Também o presidente da Associação de Inquilinos Lisbonense (AIL), Romão Lavadinho, considera que o número de adesões é “demasiado baixo”, e justifica-o com falta de informação por parte dos potenciais beneficiários. “Nós estamos a fazer um esforço para divulgar os apoios que existem. Mas a verdade é que uma grande parte dos inquilinos não trabalha com novas tecnologias, nem computador tem”, recorda.
E manifesta a preocupação com o que vai acontecer depois do Estado de emergência. “Por agora, os despejos estão suspensos. Mas depois, quando esse período passar, e voltarem os tribunais, os processos, os despejos, temos medo do que pode vir a acontecer”, afirmou.
Esta segunda-feira, dia 27 de Abril, termina o prazo para os inquilinos poderem pedir apoio ao pagamento da renda referente a este mês. O número de pedidos poderá aumentar para o mês de Maio e o mês de Junho, porque o regime é aplicável às rendas vencidas nos meses em que vigore o estado de emergência, a partir de um de Abril, e no mês subsequente.
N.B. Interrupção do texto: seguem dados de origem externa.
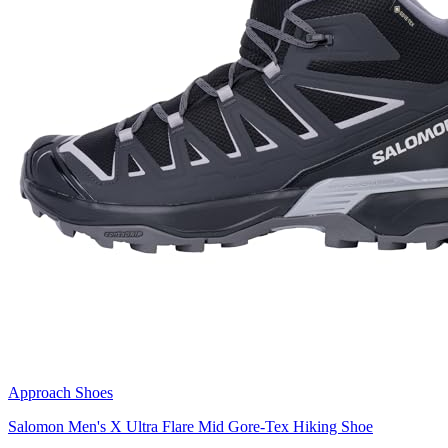
Approach Shoes
Salomon Men's X Ultra Flare Mid Gore-Tex Hiking Shoe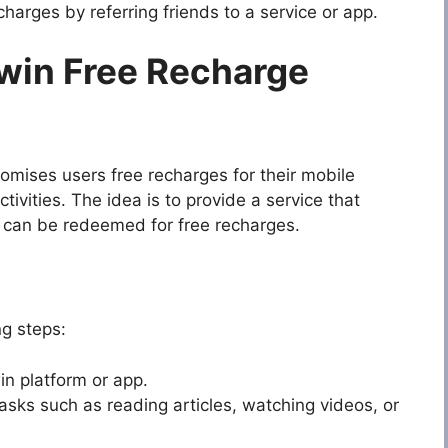
harges by referring friends to a service or app.
win Free Recharge
omises users free recharges for their mobile
tivities. The idea is to provide a service that
at can be redeemed for free recharges.
ng steps:
n platform or app.
sks such as reading articles, watching videos, or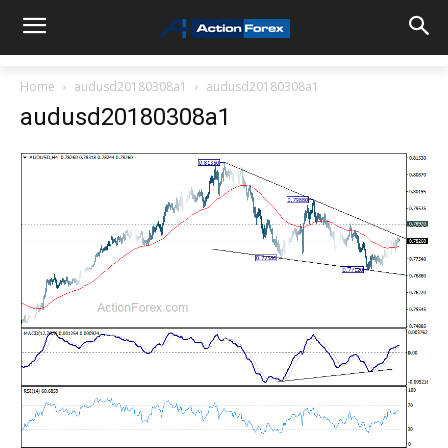
Home
audusd20180308a1
audusd20180308a1
audusd20180308a1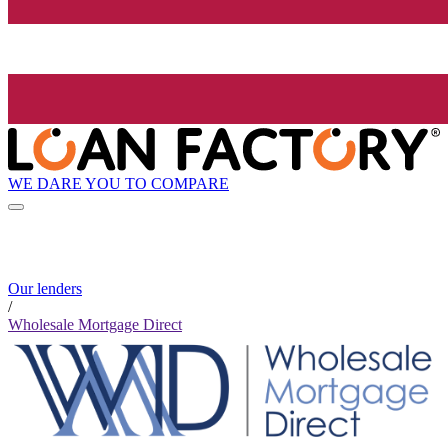
WE DARE YOU TO COMPARE
Our lenders
/
Wholesale Mortgage Direct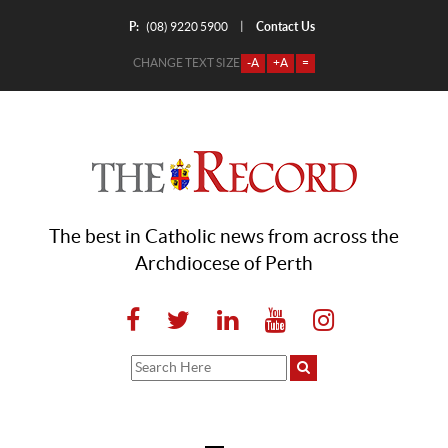
P:
Contact Us
|
(08) 9220 5900
CHANGE TEXT SIZE
-A
+A
=
The best in Catholic news from across the
Archdiocese of Perth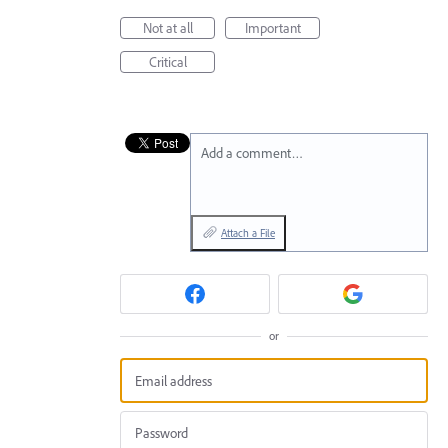
Not at all
Important
Critical
Add a comment…
Attach a File
or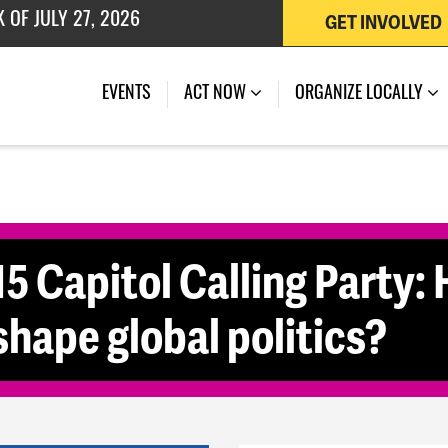
 OF JULY 27, 2026
GET INVOLVED
(CURRENT)
EVENTS
ACT NOW
ORGANIZE LOCALLY
5 Capitol Calling Party: 
shape global politics?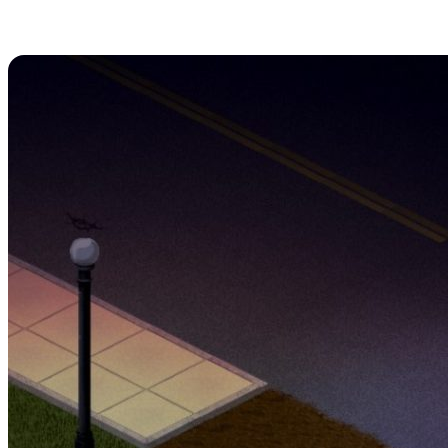
1. Remain Crouched
Outdoors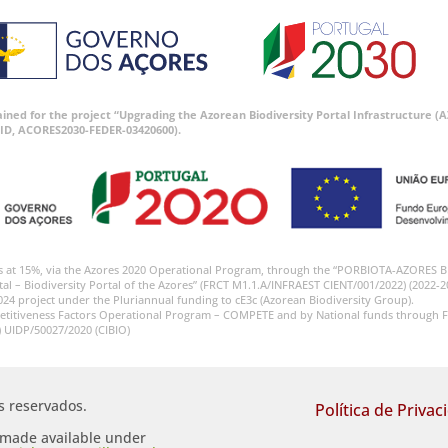
tained for the project “Upgrading the Azorean Biodiversity Portal Infrastructure
ID, ACORES2030-FEDER-03420600).
s at 15%, via the Azores 2020 Operational Program, through the “PORBIOTA-AZORES 
tal – Biodiversity Portal of the Azores” (FRCT M1.1.A/INFRAEST CIENT/001/2022) (2022-2
024 project under the Pluriannual funding to cE3c (Azorean Biodiversity Group).
etitiveness Factors Operational Program – COMPETE and by National funds through F
) UIDP/50027/2020 (CIBIO)
os reservados.
Política de Privac
s made available under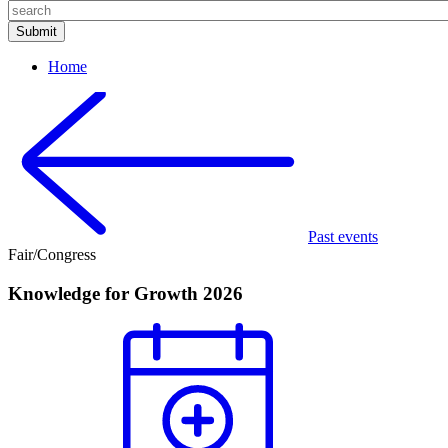
Home
Past events
Fair/Congress
Knowledge for Growth 2026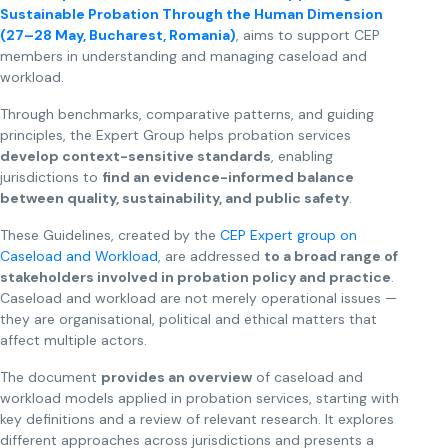
Sustainable Probation Through the Human Dimension
(27–28 May, Bucharest, Romania)
, aims to support CEP
members in understanding and managing caseload and
workload.
Through benchmarks, comparative patterns, and guiding
principles, the Expert Group helps probation services
develop context-sensitive standards
, enabling
jurisdictions to
find an evidence-informed balance
between quality, sustainability, and public safety
.
These Guidelines, created by the
CEP Expert group on
Caseload and Workload
, are addressed
to a broad range of
stakeholders involved in probation policy and practice
.
Caseload and workload are not merely operational issues —
they are organisational, political and ethical matters that
affect multiple actors.
The document
provides an overview
of caseload and
workload models applied in probation services, starting with
key definitions and a review of relevant research. It explores
different approaches across jurisdictions and presents a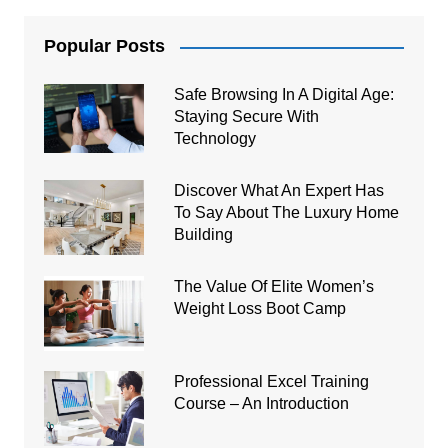
Popular Posts
Safe Browsing In A Digital Age:
Staying Secure With
Technology
Discover What An Expert Has
To Say About The Luxury Home
Building
The Value Of Elite Women’s
Weight Loss Boot Camp
Professional Excel Training
Course – An Introduction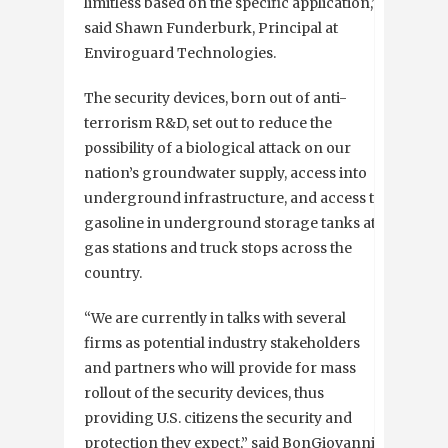
limitless based on the specific application,”
said Shawn Funderburk, Principal at
Enviroguard Technologies.
The security devices, born out of anti-
terrorism R&D, set out to reduce the
possibility of a biological attack on our
nation’s groundwater supply, access into
underground infrastructure, and access to
gasoline in underground storage tanks at
gas stations and truck stops across the
country.
“We are currently in talks with several
firms as potential industry stakeholders
and partners who will provide for mass
rollout of the security devices, thus
providing U.S. citizens the security and
protection they expect,” said BonGiovanni.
Foi por estar a pensar “na necessidade de as famílias terem tempo para se reestruturar, e para pagar as rendas em condições muito vantajosas e muito suaves”, que o Governo lançou estas medidas. O executivo está “preocupado que depois do estado de emergência as pessoas consigam manter as suas casas”, explicou Ana Pinho durante o webinar da Apemip.
Os inquilinos que comprovem perda de rendimentos superior a 20%, e estejam a enfrentar uma taxa de esforço para suportar a renda superior a 35%, poderão ter apoio do IHRU, sem juros, para pagar a renda. “Se uma família ficou com uma taxa de esforço de 50%, pode pedir apoio ao IHRU para aceder, sem juros, à verba necessária para pagar a renda a partir dos 35% que são permitidos. Isto é, recebera do IHRU o empréstimo dos 15% em falta”, exemplificou a governante.
E foi também no referido fórum online, com cerca de mil inscritos, quase todos eles mediadores, que a secretária de Estado da Habitação apelou aos esforços destes profissionais para lembrar os investidores que o arrendamento de longa duração e o acesso à habitação por parte da classe média é um investimento seguro e vantajoso.
“Os proprietários podem hoje confirmar, e pelas piores razões possíveis, que colocar os ovos todos no mesmo cesto não é uma boa estratégia de investimento. Percebo que o Alojamento Local fosse mais interessante pela rentabilidade que tinham. Mas a verdade é que aderir ao programa de arrendamento acessível, e colocar as casas 20% abaixo do mercado, lhes traz maior rentabilidade por causa das vantagens fiscais”, lembrou a secretária de Estado.
Os senhorios que aceitarem fazer contratos de arrendamento ao abrigo do Programa de Arrendamento Acessível (PAA) estão isentos de tributação ao nível de IRS ou IRC. O programa foi lançado em Junho de 2019 e em meados de Fevereiro tinha permitido o fecho de 177 contratos.
Durante o seminário, o presidente da Apemip, Luís Lima, referiu-se à transferência dos imóveis em Alojamento Local para o arrendamento de longa duração como a solução para os problemas de acesso à habitação da classe média.
Mas Ana Pinho desmentiu-o. “Não acho que vá ser a solução de todos os problemas, porque mesmo na hipótese muito remota de haver essa migração, e se todas as fracções que estão em alojamento local passassem para arrendamento tradicional, nós continuaríamos a ter um problema. Será sempre necessário ao Governo continuar a sua aposta de aumentar a oferta pública de habitação”, afirmou a secretária de Estado.